[Keypoint coordinate data]
::::
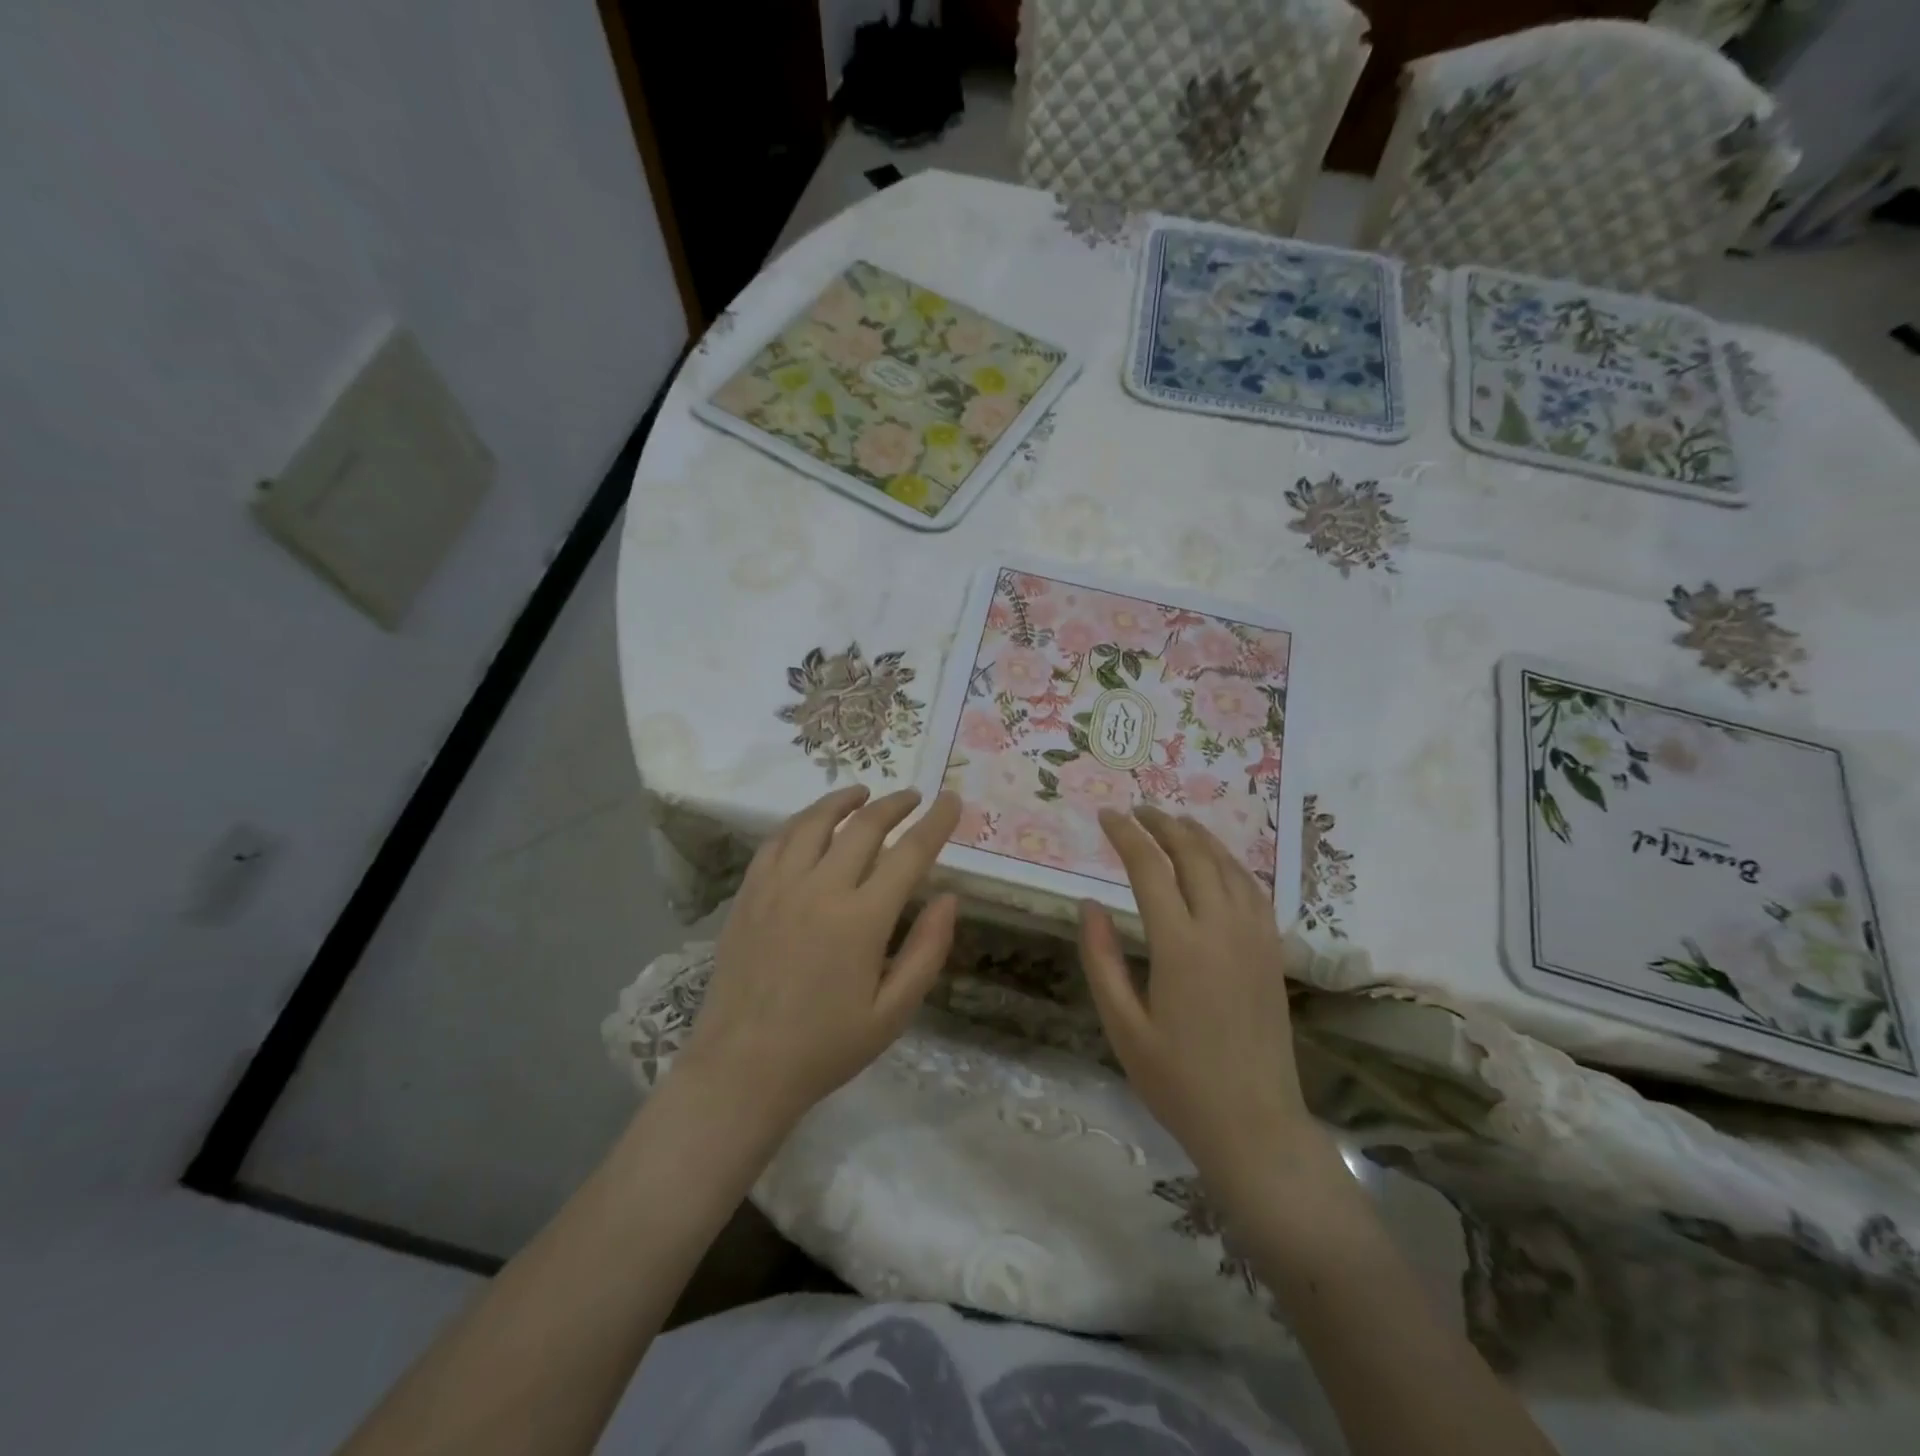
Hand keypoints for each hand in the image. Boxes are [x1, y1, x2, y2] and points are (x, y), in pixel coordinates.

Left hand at [677, 785, 960, 1136]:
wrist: (742, 1069)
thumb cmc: (826, 1047)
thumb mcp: (893, 1012)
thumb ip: (926, 951)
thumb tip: (948, 897)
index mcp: (861, 920)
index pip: (909, 854)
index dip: (935, 823)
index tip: (952, 800)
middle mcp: (820, 889)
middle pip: (864, 827)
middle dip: (895, 805)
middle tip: (913, 797)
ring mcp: (778, 887)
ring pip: (815, 822)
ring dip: (845, 800)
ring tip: (863, 793)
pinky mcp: (749, 894)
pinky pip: (777, 841)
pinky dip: (801, 821)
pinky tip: (812, 822)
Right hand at [1078, 805, 1313, 1190]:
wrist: (1254, 1125)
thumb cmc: (1178, 1081)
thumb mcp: (1123, 1026)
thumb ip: (1102, 960)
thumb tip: (1088, 904)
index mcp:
::::
• **EXERCISE INSTRUCTIONS**: If a line of the records includes the string "hand", copy it out.

• **TASK SOLUTION**:
Hand keypoints for each hand in the image. Boxes are [x1, y1, x2, y2] and points are (x, y), in pixel coordinates.
Left hand at [677, 785, 960, 1136]:
Right hand at [1078, 805, 1313, 1190]:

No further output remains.